■ Your objective
Repeat exactly the lines of the listing below, please, starting with the first and ending with the line containing "beautiful! One of"; leave out the rest.

(Input begins)

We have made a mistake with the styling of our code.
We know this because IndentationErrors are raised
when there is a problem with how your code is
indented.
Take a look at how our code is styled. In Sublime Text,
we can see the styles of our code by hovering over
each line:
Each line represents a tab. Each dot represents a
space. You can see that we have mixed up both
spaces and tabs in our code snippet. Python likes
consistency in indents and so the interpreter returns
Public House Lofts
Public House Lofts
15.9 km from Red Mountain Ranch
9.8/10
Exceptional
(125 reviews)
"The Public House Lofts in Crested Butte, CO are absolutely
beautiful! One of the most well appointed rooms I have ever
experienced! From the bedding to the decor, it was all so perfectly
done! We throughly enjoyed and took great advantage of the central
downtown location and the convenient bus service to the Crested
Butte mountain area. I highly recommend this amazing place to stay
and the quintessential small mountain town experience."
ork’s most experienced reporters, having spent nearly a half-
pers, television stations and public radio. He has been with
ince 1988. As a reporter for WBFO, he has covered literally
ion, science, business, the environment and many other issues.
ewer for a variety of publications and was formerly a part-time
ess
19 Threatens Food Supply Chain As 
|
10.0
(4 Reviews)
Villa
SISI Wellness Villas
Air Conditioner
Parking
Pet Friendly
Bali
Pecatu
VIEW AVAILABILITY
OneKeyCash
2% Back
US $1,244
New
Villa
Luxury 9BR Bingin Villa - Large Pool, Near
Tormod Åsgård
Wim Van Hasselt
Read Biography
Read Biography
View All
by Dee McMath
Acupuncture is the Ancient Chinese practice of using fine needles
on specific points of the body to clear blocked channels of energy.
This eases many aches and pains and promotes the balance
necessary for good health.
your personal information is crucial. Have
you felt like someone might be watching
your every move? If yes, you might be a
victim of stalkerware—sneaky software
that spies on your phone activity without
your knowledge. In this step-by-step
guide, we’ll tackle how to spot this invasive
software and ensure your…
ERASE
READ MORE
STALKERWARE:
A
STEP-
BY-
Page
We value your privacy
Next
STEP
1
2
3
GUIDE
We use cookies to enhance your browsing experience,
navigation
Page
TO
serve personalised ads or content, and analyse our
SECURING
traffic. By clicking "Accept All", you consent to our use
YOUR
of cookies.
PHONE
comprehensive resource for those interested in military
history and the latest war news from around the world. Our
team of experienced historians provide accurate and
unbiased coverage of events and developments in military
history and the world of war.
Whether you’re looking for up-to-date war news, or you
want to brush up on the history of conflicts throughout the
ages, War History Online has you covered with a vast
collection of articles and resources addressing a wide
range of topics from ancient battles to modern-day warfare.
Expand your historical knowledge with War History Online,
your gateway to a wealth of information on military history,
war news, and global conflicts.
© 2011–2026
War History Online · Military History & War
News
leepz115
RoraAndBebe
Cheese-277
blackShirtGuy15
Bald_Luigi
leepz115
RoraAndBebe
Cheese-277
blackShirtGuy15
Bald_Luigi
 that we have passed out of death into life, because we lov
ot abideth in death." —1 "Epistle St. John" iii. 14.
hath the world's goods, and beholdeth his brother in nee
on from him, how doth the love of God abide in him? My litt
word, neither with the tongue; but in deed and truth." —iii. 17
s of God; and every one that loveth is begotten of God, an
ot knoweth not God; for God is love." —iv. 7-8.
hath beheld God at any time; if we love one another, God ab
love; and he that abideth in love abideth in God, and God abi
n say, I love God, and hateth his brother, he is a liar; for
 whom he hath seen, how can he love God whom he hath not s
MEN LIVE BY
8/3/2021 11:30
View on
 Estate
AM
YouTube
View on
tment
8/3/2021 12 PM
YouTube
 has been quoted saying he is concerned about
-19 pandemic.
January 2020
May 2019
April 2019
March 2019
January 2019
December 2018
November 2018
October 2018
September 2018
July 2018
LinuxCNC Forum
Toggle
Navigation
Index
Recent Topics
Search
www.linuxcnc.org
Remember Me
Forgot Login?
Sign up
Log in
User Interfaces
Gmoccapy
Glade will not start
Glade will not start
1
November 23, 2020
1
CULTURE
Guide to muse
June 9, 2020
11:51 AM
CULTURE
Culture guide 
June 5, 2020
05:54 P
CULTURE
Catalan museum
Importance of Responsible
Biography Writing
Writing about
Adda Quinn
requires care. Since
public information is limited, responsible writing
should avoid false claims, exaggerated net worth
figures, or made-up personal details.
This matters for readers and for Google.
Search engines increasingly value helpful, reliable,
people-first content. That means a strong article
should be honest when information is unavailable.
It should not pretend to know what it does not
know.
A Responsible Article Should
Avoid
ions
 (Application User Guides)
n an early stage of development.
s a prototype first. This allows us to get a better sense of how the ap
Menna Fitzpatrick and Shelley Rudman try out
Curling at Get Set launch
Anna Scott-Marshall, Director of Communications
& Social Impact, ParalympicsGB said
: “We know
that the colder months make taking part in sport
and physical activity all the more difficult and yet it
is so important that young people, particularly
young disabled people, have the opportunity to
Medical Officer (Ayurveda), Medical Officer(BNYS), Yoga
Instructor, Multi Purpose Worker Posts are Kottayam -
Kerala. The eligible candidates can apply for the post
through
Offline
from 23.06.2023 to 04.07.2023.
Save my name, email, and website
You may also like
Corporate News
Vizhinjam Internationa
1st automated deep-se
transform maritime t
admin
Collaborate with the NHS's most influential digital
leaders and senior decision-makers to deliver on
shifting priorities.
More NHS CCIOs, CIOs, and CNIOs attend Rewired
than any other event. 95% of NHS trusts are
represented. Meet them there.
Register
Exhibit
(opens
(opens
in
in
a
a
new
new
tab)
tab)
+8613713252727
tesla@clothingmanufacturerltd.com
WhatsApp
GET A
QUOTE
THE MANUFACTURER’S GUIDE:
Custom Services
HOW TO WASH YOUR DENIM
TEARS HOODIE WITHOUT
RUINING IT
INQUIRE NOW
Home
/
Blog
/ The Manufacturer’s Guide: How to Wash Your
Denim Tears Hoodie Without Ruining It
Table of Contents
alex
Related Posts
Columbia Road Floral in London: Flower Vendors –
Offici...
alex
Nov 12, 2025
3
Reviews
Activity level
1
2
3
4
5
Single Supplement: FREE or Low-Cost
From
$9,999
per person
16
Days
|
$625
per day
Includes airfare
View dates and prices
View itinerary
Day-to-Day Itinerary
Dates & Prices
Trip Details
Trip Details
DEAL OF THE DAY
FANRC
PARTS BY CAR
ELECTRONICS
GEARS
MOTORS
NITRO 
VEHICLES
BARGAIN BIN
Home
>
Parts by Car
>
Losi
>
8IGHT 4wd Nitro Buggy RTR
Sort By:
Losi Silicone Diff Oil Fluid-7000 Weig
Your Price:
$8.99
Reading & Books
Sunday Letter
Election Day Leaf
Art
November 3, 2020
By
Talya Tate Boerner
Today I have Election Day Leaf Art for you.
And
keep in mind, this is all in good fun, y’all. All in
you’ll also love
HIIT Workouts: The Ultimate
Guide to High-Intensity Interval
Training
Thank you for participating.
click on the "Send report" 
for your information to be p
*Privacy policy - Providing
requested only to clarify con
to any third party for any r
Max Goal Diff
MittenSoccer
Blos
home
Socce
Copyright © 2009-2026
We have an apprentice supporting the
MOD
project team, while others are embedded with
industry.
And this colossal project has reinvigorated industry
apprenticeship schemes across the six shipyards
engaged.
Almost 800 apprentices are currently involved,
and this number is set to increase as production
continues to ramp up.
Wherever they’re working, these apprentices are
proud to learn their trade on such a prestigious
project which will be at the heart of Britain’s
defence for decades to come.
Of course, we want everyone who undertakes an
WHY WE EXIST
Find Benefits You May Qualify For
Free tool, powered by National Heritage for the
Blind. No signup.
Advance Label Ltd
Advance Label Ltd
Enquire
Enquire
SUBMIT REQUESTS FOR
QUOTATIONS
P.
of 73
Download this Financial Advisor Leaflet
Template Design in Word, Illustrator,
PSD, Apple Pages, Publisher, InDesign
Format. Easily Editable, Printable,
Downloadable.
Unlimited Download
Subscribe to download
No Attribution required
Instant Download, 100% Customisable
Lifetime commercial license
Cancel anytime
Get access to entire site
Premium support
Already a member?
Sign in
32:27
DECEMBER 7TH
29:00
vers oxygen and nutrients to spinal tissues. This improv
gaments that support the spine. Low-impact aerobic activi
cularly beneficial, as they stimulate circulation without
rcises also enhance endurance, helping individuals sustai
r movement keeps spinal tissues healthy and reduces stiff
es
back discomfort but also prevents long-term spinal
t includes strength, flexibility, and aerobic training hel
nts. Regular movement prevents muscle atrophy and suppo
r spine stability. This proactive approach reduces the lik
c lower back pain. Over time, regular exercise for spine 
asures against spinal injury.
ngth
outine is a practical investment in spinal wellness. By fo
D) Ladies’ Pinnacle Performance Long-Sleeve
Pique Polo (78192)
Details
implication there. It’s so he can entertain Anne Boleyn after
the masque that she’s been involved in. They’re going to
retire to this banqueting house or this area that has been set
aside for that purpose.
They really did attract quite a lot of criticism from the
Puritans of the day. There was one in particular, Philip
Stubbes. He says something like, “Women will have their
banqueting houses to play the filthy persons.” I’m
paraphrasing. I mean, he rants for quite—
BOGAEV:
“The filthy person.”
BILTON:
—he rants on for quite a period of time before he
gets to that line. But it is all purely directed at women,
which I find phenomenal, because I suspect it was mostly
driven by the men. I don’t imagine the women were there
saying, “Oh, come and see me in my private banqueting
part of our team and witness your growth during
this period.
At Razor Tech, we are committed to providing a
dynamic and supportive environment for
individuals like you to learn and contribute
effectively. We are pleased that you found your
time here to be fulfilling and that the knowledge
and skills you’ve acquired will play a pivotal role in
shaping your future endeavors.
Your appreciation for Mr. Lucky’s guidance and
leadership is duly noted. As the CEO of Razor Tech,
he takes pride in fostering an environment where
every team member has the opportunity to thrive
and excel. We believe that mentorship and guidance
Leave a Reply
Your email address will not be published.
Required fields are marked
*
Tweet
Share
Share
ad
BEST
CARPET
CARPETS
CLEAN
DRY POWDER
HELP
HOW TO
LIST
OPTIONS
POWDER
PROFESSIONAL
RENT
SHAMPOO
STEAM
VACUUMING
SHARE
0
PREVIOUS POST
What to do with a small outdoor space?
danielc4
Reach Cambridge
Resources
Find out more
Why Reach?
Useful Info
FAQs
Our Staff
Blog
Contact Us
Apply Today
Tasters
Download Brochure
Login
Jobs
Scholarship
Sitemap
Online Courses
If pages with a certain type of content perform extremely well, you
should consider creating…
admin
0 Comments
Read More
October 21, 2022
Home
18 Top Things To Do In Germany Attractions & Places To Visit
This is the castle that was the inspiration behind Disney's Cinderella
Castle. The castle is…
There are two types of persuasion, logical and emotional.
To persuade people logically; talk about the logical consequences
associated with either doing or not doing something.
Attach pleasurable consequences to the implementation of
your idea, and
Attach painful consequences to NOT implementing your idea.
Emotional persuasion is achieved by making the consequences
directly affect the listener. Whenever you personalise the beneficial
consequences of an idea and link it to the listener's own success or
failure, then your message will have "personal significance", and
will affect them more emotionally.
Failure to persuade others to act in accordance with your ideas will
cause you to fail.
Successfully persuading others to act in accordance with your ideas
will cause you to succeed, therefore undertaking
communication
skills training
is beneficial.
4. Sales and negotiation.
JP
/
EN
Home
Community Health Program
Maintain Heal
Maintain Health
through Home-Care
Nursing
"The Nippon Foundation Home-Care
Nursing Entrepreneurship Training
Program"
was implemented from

(Input ends)

■ Written solution
We have made a mistake with the styling of our code.
We know this because IndentationErrors are raised
when there is a problem with how your code is
indented.
Take a look at how our code is styled. In Sublime Text,
we can see the styles of our code by hovering over
each line:
Each line represents a tab. Each dot represents a
space. You can see that we have mixed up both
spaces and tabs in our code snippet. Python likes
consistency in indents and so the interpreter returns
Public House Lofts
Public House Lofts
15.9 km from Red Mountain Ranch
9.8/10
Exceptional
(125 reviews)
"The Public House Lofts in Crested Butte, CO are absolutely
beautiful! One of the most well appointed rooms I have ever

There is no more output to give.